Kitu’s expertise draws him into the circle of millionaire John Sill, also Black, whose parents were killed by police and he’s seeking revenge, but in a jolly way.

Sill wants to be a James Bond-style villain and he pays Kitu $3 million to help him break into Fort Knox to find a shoebox in which there is — nothing. He also wants to use his space laser to obliterate a small town in Massachusetts to nothingness. But is it nothing already?

Kitu is a 36-year-old bachelor who admits to being “on the spectrum.” He can’t drive, has never touched a woman, and takes everything literally. He accepts Sill’s offer, worrying about his zonked-out colleague, astrophysicist Eigen Vector, who joins them. They live in luxury as they fly around to Sill’s houses and learn about his Bondish toys — helicopters, a submarine.

While this tongue-in-cheek novel can be read simply as a romp, it helps to be a fan of the James Bond characters. And with all due respect to the PEN judges, some of the dialogue about math and physics slows down the fun. But the trap door that sends a guest plummeting into the shark tank is really cool. And so is James Bond.

“Favorite Daughters”: by Laurel Osterkamp (Black Rose Writing, $25)

“His blue eyes bore into me. ‘And yet you stayed friends with her. You became best friends with the girl who admitted to using you. Now you work for her mother, which means you used a lie as a springboard for your entire adult life.'” — From “Favorite Daughters”

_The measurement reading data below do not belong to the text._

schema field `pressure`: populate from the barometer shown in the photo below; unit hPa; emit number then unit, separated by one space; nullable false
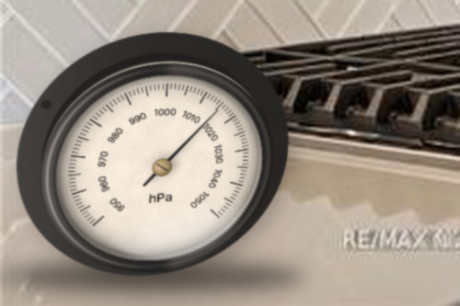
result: 1015 hPa
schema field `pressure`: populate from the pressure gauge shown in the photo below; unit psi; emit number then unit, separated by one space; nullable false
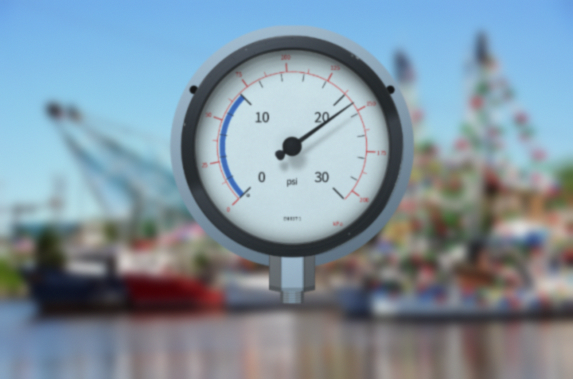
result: 21 psi
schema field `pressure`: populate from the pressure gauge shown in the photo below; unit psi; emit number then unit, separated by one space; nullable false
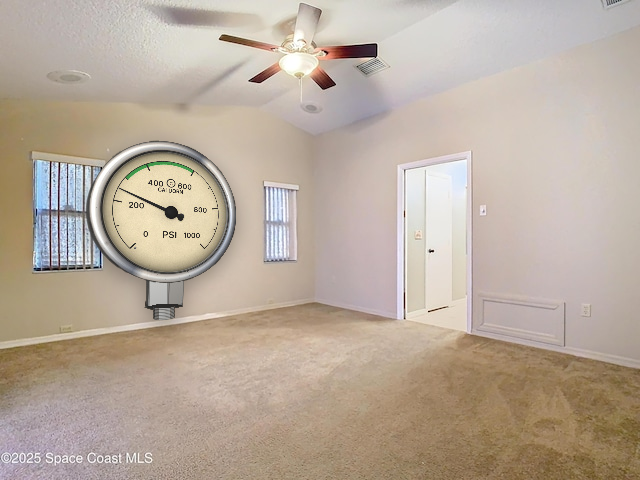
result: 250 psi
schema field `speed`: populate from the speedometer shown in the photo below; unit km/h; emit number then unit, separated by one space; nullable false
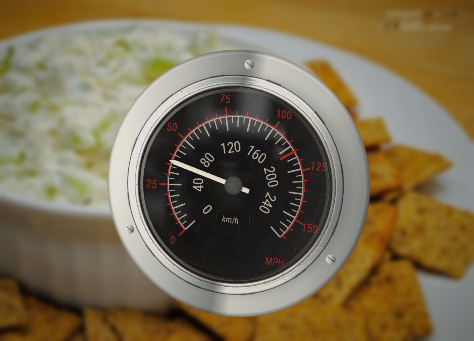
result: 60 km/h
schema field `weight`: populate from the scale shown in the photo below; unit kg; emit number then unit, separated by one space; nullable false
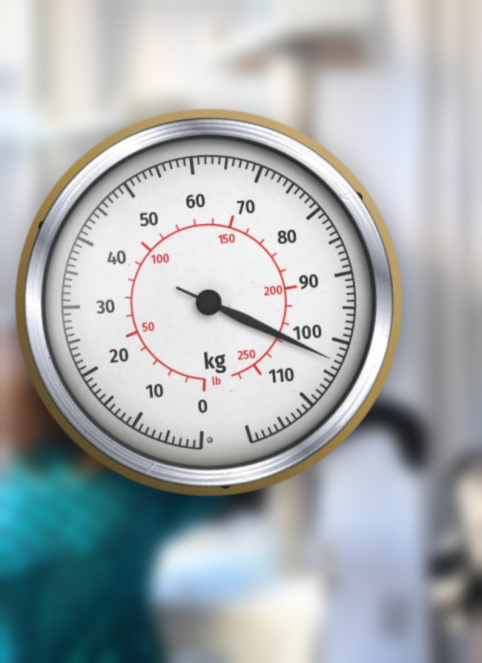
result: 103 kg
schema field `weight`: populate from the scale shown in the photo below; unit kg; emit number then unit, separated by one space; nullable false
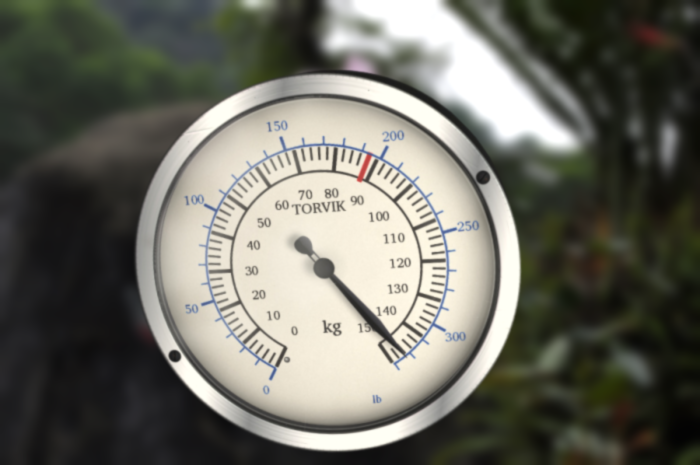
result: 146 kg
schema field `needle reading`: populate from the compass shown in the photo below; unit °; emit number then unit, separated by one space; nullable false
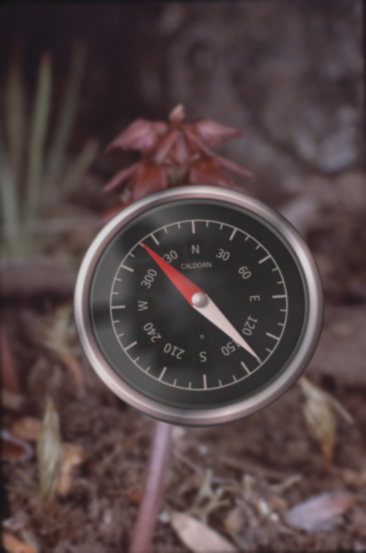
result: 320 °
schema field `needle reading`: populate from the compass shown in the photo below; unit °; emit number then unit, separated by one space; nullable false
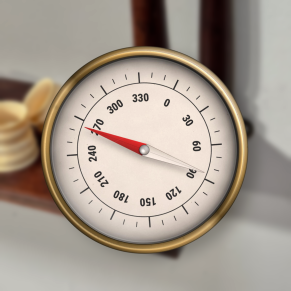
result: 265 °
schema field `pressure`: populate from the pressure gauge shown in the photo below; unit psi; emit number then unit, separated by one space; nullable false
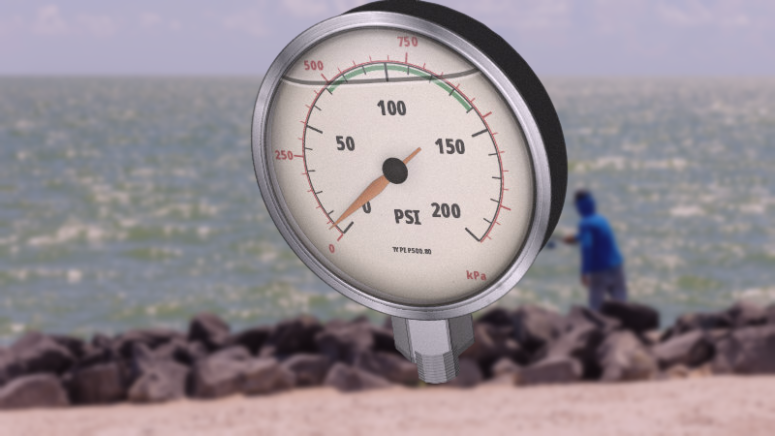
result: 5 psi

The tangled world of politics, friendship and love are center stage in this award-winning Minneapolis writer’s novel about four friends who meet at Columbia University.

Aubrey Adam-Drake is as close to royalty as you can get in the U.S. Her father is a Prince of Liechtenstein, her grandfather is a past U.S. president and her mother is running for the Senate. Beautiful Marina Hunt, who had her own reality show, is the daughter of of a powerful lawyer who defended mob bosses and was the mayor of Atlantic City. Third in their trio is wealthy Finn.

Marina and Aubrey befriend Elyse Gibbons, daughter of a single mom, who is way out of the two superstars’ league. But she’s a reporter for the school newspaper and so Marina and Aubrey draw her into their plot to expose a predatory professor. The women stay friends as Elyse works as a community organizer in her home town, Aubrey marries and has a child, and Marina marries Finn for political purposes, even though Marina is a lesbian and Finn loves Elyse.

Their friendships are tested when the two powerful Adam-Drake and Hunt families vie for the presidency and Elyse is caught in the middle when she becomes the youngest woman ever to be elected to the U.S. House of Representatives. With the help of Aubrey and Marina she is able to get the ERA legislation passed in the last state that was needed to ratify it. But as her friends’ families’ presidential campaigns heat up, old secrets from college surface. When Elyse considers running for governor, Aubrey warns her that powerful forces will take her down. But she ignores them and becomes governor.

Despite their ups and downs since they left college, Aubrey, Marina and Elyse never break their friendship.